*** Opening DATASET CONTENT ***
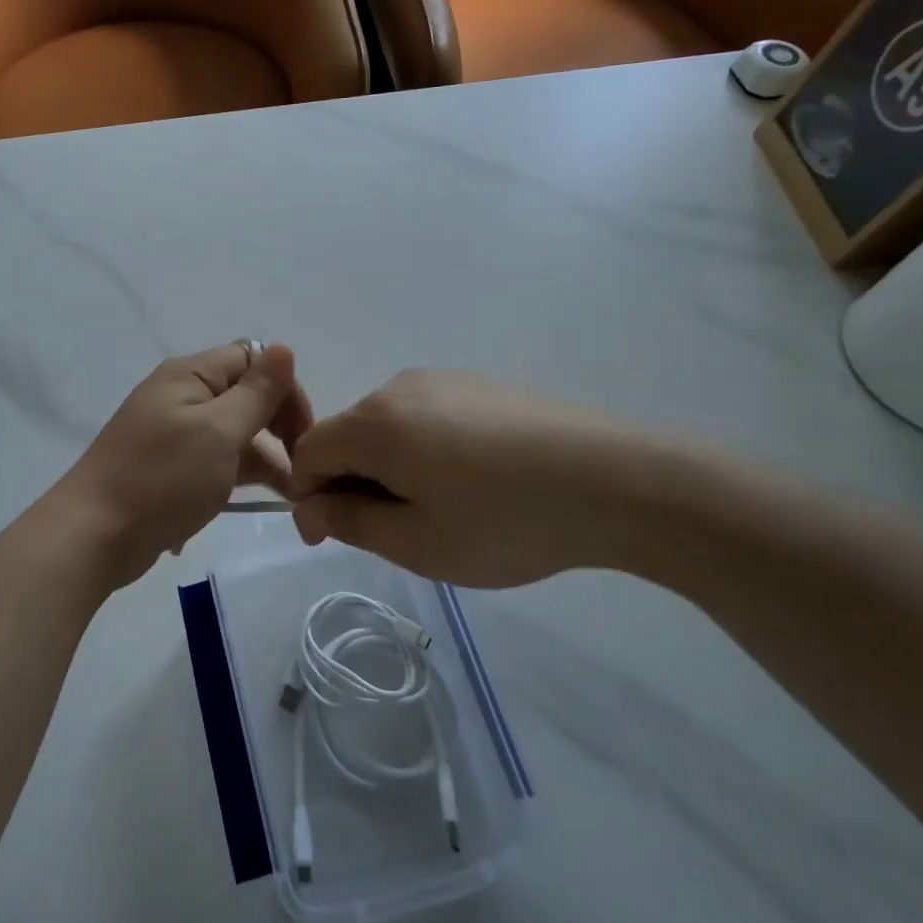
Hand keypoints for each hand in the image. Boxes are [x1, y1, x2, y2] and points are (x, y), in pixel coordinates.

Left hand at [52, 342, 313, 587]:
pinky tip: (255, 504)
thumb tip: (284, 348)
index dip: (284, 390)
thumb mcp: (219, 431)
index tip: (305, 434)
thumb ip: (256, 392)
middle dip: (278, 426)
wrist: (93, 536)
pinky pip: (213, 460)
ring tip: (291, 496)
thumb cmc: (162, 478)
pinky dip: (236, 476)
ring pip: (232, 432)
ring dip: (263, 458)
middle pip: (245, 395)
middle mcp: (181, 394)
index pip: (254, 360)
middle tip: (302, 468)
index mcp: (190, 374)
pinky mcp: (168, 468)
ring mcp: (172, 432)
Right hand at [288, 369, 694, 587]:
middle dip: (353, 482)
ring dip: (391, 467)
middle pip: (347, 435)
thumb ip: (351, 522)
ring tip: (444, 509)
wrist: (614, 479)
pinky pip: (426, 416)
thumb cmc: (504, 520)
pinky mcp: (479, 384)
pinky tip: (476, 481)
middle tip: (399, 533)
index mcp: (374, 422)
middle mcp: (398, 387)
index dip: (310, 497)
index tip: (338, 536)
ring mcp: (443, 380)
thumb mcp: (418, 542)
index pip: (308, 452)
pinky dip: (425, 449)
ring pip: (388, 426)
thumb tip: (311, 509)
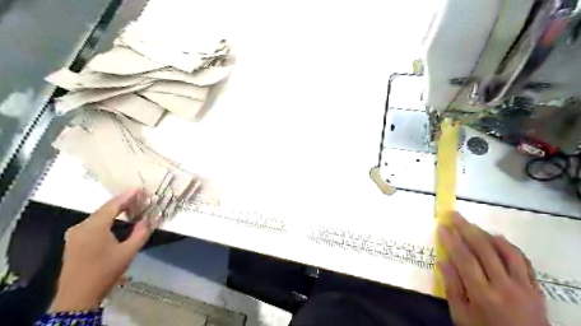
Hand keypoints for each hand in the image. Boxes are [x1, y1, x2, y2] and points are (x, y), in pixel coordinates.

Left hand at [50, 190, 149, 311]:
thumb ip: (140, 233)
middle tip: (139, 197)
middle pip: (104, 209)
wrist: (77, 296)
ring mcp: (75, 234)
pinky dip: (107, 218)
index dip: (127, 196)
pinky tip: (117, 220)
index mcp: (94, 227)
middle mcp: (81, 226)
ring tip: (132, 207)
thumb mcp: (128, 252)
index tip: (139, 188)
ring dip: (115, 210)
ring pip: (99, 216)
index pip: (112, 205)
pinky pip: (93, 223)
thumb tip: (148, 219)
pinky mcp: (74, 241)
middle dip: (122, 202)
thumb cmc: (105, 272)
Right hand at [441, 213, 549, 325]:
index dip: (451, 240)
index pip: (464, 259)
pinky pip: (525, 262)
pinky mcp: (536, 289)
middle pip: (484, 250)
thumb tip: (443, 261)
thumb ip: (452, 288)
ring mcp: (524, 287)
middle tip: (454, 215)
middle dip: (467, 229)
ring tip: (474, 225)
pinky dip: (510, 247)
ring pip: (507, 252)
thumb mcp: (461, 316)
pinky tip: (499, 239)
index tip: (441, 226)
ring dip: (488, 234)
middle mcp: (505, 287)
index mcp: (482, 295)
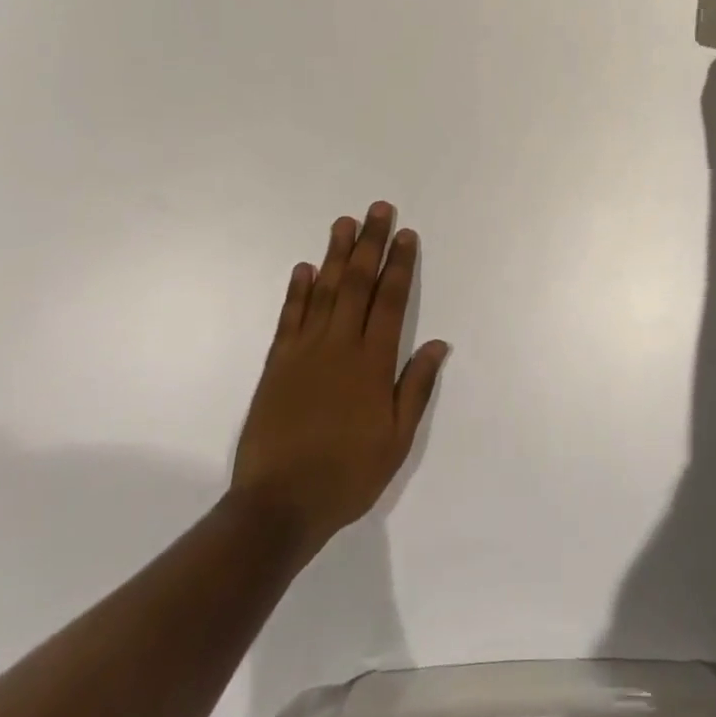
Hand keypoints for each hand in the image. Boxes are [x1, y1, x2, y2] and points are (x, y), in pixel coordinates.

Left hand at [231, 202, 448, 554]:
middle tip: (378, 209)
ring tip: (344, 222)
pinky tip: (303, 267)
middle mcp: (340, 346)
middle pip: (358, 284)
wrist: (277, 506)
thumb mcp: (397, 440)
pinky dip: (297, 290)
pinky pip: (289, 318)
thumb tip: (438, 344)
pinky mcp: (277, 364)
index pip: (391, 301)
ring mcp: (305, 352)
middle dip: (370, 243)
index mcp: (373, 363)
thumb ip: (416, 388)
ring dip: (335, 254)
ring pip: (324, 291)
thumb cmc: (346, 475)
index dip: (400, 264)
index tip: (406, 234)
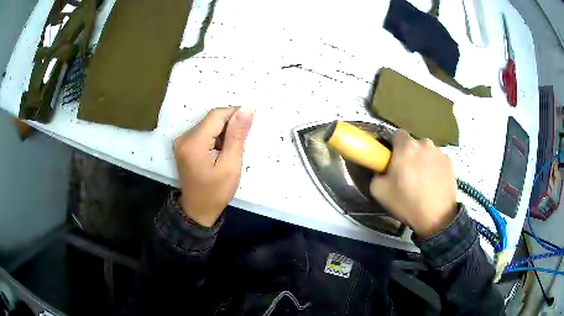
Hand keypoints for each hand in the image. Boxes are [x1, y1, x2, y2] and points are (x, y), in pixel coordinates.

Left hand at [173, 107, 253, 226]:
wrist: (197, 210)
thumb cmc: (216, 192)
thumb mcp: (231, 165)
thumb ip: (237, 135)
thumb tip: (247, 108)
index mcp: (193, 142)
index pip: (217, 115)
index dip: (235, 115)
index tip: (248, 127)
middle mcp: (183, 137)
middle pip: (212, 119)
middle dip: (229, 127)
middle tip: (238, 146)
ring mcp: (182, 141)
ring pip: (209, 124)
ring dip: (223, 133)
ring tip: (228, 153)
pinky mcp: (184, 145)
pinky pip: (204, 132)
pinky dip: (215, 138)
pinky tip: (219, 153)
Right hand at [370, 130, 456, 237]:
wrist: (437, 218)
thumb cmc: (408, 203)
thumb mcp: (379, 191)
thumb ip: (377, 173)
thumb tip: (382, 169)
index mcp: (406, 147)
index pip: (397, 134)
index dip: (394, 147)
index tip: (393, 161)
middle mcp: (424, 144)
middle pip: (413, 143)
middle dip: (409, 154)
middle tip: (407, 174)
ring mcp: (439, 152)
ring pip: (426, 151)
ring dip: (423, 160)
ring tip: (423, 180)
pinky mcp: (450, 162)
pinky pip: (438, 159)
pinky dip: (435, 166)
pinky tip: (434, 183)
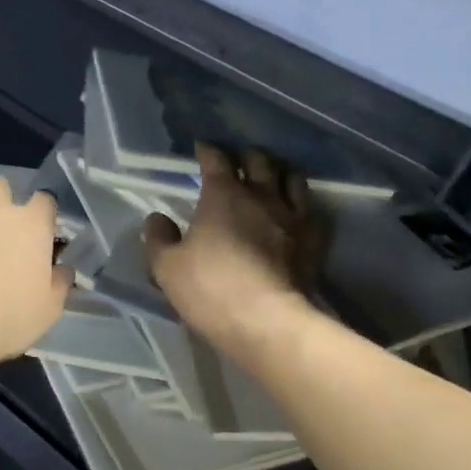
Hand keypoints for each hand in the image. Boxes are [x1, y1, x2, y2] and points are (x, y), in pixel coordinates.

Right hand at [145, 144, 327, 358]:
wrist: (267, 321)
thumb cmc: (211, 288)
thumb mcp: (167, 267)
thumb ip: (159, 238)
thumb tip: (157, 217)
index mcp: (223, 195)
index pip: (216, 159)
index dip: (208, 150)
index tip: (202, 148)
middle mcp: (262, 196)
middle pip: (259, 161)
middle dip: (246, 156)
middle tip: (237, 161)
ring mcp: (292, 217)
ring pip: (292, 179)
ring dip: (279, 173)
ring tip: (272, 178)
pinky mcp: (313, 241)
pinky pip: (311, 211)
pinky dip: (301, 205)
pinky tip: (295, 213)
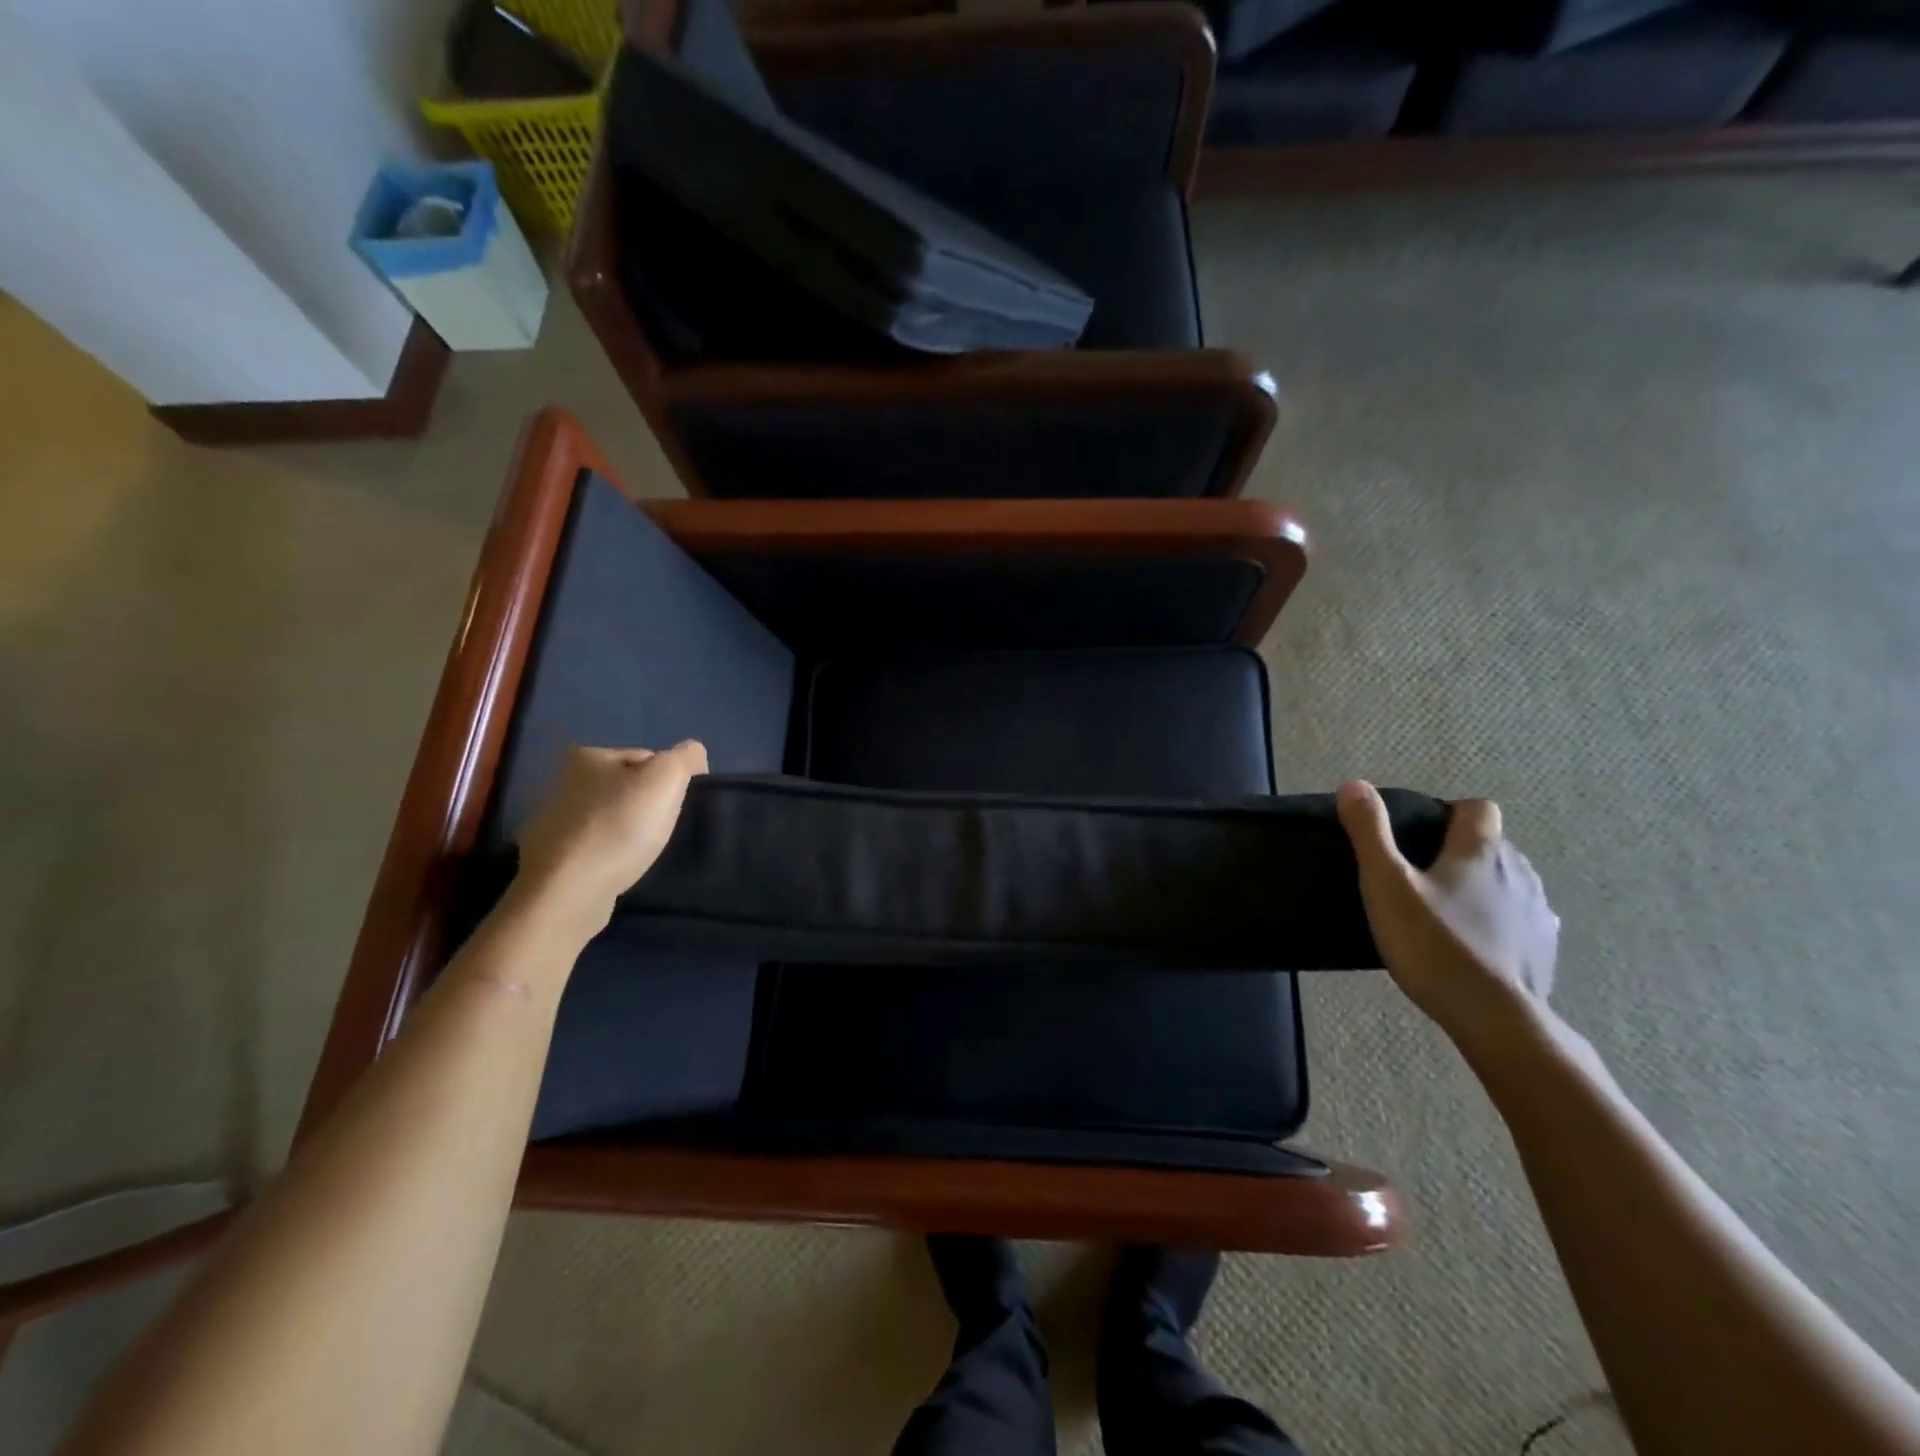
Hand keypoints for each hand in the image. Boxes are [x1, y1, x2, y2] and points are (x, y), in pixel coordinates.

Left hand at [515, 742, 707, 936]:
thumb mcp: (666, 778)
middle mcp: (561, 782)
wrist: (568, 892)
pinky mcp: (549, 859)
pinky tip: (619, 869)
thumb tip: (693, 754)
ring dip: (627, 832)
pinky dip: (608, 856)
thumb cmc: (619, 827)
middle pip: (626, 788)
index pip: (646, 758)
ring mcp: (550, 823)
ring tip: (642, 853)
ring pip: (609, 819)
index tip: (675, 808)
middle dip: (646, 806)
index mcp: (586, 756)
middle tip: (662, 831)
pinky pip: (592, 849)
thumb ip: (685, 757)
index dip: (668, 782)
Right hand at [1336, 780, 1559, 1055]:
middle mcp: (1517, 872)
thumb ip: (1369, 833)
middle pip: (1493, 844)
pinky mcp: (1544, 949)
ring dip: (1483, 886)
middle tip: (1420, 876)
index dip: (1451, 812)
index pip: (1478, 808)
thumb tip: (1354, 785)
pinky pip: (1521, 919)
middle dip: (1461, 851)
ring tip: (1446, 911)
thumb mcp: (1386, 884)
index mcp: (1480, 852)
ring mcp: (1537, 912)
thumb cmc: (1433, 943)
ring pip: (1509, 882)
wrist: (1492, 1016)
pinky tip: (1473, 943)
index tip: (1421, 832)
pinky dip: (1500, 921)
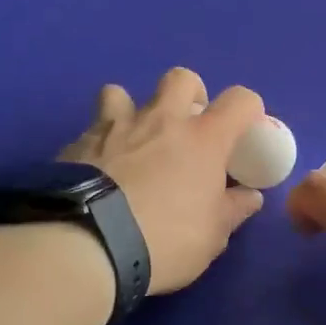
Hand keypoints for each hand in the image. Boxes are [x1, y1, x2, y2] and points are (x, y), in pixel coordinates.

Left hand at [59, 69, 265, 294]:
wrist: (85, 246)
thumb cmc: (164, 239)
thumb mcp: (212, 236)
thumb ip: (233, 210)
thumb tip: (248, 196)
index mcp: (203, 138)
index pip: (240, 100)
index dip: (249, 110)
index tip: (245, 131)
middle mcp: (161, 120)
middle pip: (181, 78)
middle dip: (190, 95)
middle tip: (188, 127)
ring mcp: (114, 127)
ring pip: (121, 93)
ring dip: (132, 110)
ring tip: (133, 141)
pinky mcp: (76, 144)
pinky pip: (92, 130)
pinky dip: (101, 143)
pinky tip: (99, 171)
*** Closing DATASET CONTENT ***
Write the listing above out again word for word, excluding all images.

Hand keypoints for each hand in the image. Boxes are [x1, y1, x2, y2] and points are (x, y), in pixel coordinates.

Left hand at [52, 342, 313, 587]:
pinky tip: (255, 504)
thumb tip: (284, 348)
index dip: (284, 390)
thumb mcp: (219, 431)
index tip: (305, 434)
thumb ip: (256, 392)
middle dip: (278, 426)
wrist: (93, 536)
pinky pip: (213, 460)
ring tip: (291, 496)
thumb cmc: (162, 478)
pinky dip: (236, 476)
ring pip: (232, 432)
ring dip: (263, 458)
middle pip: (245, 395)
middle mcp: (181, 394)
index pip: (254, 360)
middle tip: (302, 468)
index mcp: (190, 374)
pinky mcp: (168, 468)
ring mcp: (172, 432)
Right hand at [288, 369, 694, 587]:
middle dip: (353, 482)
ring dip: (391, 467)
middle pip: (347, 435)
thumb ip: (351, 522)
ring tip: (444, 509)
wrist: (614, 479)
pinky pip: (426, 416)
thumb cmc: (504, 520)
pinky mcp: (479, 384)
pinky tip: (476, 481)
middle tip: (399, 533)
index mcp: (374, 422)
middle mcp: (398, 387)
index dip: (310, 497)
index tip: (338, 536)
ring mcp: (443, 380)
thumb mcp: (418, 542)
index pip: (308, 452)
pinky dip: (425, 449)
ring pip: (388, 426)
thumb tip: (311, 509)
Hand keypoints for each hand in the image. Boxes are [x1, y1, x2, y2] and points are (x, y), in pixel coordinates.

Left hand at [50, 190, 149, 311]:
thumb ip: (140, 233)
middle tip: (139, 197)
middle pip: (104, 209)
wrist: (77, 296)
ring mcp: (75, 234)
pinky dip: (107, 218)
index dip: (127, 196)
pinky tip: (117, 220)
index mcp: (94, 227)
middle mcp: (81, 226)
ring tip: (132, 207)
thumb mcp: (128, 252)
index tip: (139, 188)
ring dip: (115, 210)
ring pip: (99, 216)
index pip: (112, 205)
pinky pip: (93, 223)
thumb tip: (148, 219)
pinky mcp: (74, 241)
middle dip: (122, 202)
thumb cmc: (105, 272)
Right hand at [441, 213, 549, 325]:
index dip: (451, 240)
index pip: (464, 259)
pinky pip: (525, 262)
pinky mcp: (536, 289)
middle pip: (484, 250)
thumb tip: (443, 261)
thumb ip: (452, 288)
ring mcp: (524, 287)
middle tip: (454, 215)
middle dip: (467, 229)
ring tip: (474, 225)
pinky dip: (510, 247)
ring pip: (507, 252)
thumb mcp: (461, 316)
pinky tip: (499, 239)
index tip: (441, 226)
ring dip: (488, 234)
middle mcp: (505, 287)
index mcp: (482, 295)
Hand keypoints for each hand in the image. Boxes are [x1, y1, x2, y2] and points are (x, y), in pixel coordinates.

Left hand at [231, 202, 448, 554]:
middle tip: (378, 209)
ring tip: (344, 222)
pinky tip: (303, 267)
middle mcp: (340, 346)
middle pip: (358, 284)
wrist: (277, 506)
thumb mcp: (397, 440)
pinky dip: (297, 290)
pinky pip: (289, 318)
thumb tip: (438, 344)
pinky mcp: (277, 364)
index pip: (391, 301)
ring mcp: (305, 352)
middle dip: (370, 243)
index mcp: (373, 363)
thumb ip: (416, 388)
ring dip: (335, 254)
ring pip: (324, 291)
thumb cmc: (346, 475)
index dip: (400, 264)
index tip: (406, 234)
Hand keypoints for each hand in the image. Boxes are [x1, y1, x2, y2] and points are (x, y), in pixel coordinates.

Left hand at [173, 107, 253, 226]:
wrist: (197, 210)
thumb cmc: (216, 192)
thumb mcp: (231, 165)
thumb ip: (237, 135)
thumb tip: (247, 108)
index mcp: (193, 142)
index pip: (217, 115)
index dip: (235, 115)
index tip: (248, 127)
middle mcp: (183, 137)
middle pip: (212, 119)
middle dip: (229, 127)
middle tip: (238, 146)
ring mcp: (182, 141)
ring pip: (209, 124)
ring dip: (223, 133)
ring tip: (228, 153)
pinky mcp: (184, 145)
pinky pip: (204, 132)
pinky dip: (215, 138)
pinky tip: (219, 153)
Right hand at [370, 130, 456, 237]:
wrist: (437, 218)
thumb cmc: (408, 203)
thumb mcp: (379, 191)
thumb ip: (377, 173)
thumb tip: (382, 169)
index mcp: (406, 147)
index pip: (397, 134)
index dip: (394, 147)
index tip: (393, 161)
middle mcp: (424, 144)
middle pip: (413, 143)
middle dip: (409, 154)
middle tip: (407, 174)
ring mcp: (439, 152)
ring pip: (426, 151)
ring dip: (423, 160)
ring tip: (423, 180)
pinky mcp: (450, 162)
pinky pip: (438, 159)
pinky dip: (435, 166)
pinky tip: (434, 183)
Hand keypoints for each hand in the image. Boxes are [x1, y1, x2, y2] and points are (x, y), in pixel coordinates.

Right hand at [145, 144, 327, 358]:
wrist: (267, 321)
thumb cmc: (211, 288)
thumb mcp: (167, 267)
thumb ip: (159, 238)
thumb tip: (157, 217)
index mcp: (223, 195)
index pip: (216, 159)
index dip: (208, 150)
index tip: (202, 148)
middle mcp: (262, 196)
middle pip: (259, 161)
middle dip: (246, 156)
middle tip: (237, 161)
ring mcp: (292, 217)
ring pip: (292, 179)
ring dip: (279, 173)
ring tip: (272, 178)
pinky mcp: (313, 241)
pinky pip: (311, 211)
pinky dip: (301, 205)
pinky tip: (295, 213)
Hand keypoints for each hand in the image. Boxes are [x1, y1, x2, y2] and points are (x, y), in pixel coordinates.

Left hand at [515, 742, 707, 936]:
thumb mcp: (666, 778)
middle mcp: (561, 782)
wrist: (568, 892)
pinky mcp: (549, 859)
pinky tip: (619, 869)
thumb tip: (693, 754)
ring dip: (627, 832)
pinky dip: (608, 856)
thumb cmc: (619, 827)
middle pip: (626, 788)
index pip: (646, 758)
ring mcp: (550, 823)
ring tip: (642, 853)
ring pip: (609, 819)
index tip: (675, 808)
middle dip: (646, 806)
index mcp: (586, 756)
middle tip: (662, 831)
pinky pip: (592, 849)
thumb ip: (685, 757)
index dip: (668, 782)
Right hand at [1336, 780, 1559, 1055]:
middle mcp: (1517, 872)
thumb ip: (1369, 833)
middle pip: (1493, 844)
pinky mcp: (1544, 949)
ring dip: (1483, 886)
middle tip: (1420, 876)
index dip: (1451, 812)
index pip: (1478, 808)
thumb tip: (1354, 785)
pinky pip: (1521, 919)
middle dip: (1461, 851)
ring tip: (1446, 911)
thumb mcp: (1386, 884)
index mcp: (1480, 852)
ring mcp: (1537, 912)
thumb cmc: (1433, 943)
ring pip: (1509, 882)
wrist: (1492, 1016)
pinky tip: (1473, 943)
index tip: (1421, 832)
pinky dip: (1500, 921)
Hand keypoints for each hand in the image. Boxes are [x1, y1, x2, y2] and points are (x, y), in pixel coordinates.

Left hand at [59, 69, 265, 294]:
wrist: (85, 246)
thumb cmc: (164, 239)
thumb mcp: (212, 236)
thumb ip: (233, 210)
thumb tip: (248, 196)
index mcp: (203, 138)
index pip: (240, 100)
index dip: (249, 110)
index tip: (245, 131)
middle mcp: (161, 120)
middle pip: (181, 78)
middle dip: (190, 95)
middle tip: (188, 127)
ring mcp: (114, 127)
ring pip: (121, 93)
ring dip: (132, 110)
ring tip: (133, 141)
pinky mcp: (76, 144)
pinky pip: (92, 130)
pinky dip: (101, 143)
pinky tip: (99, 171)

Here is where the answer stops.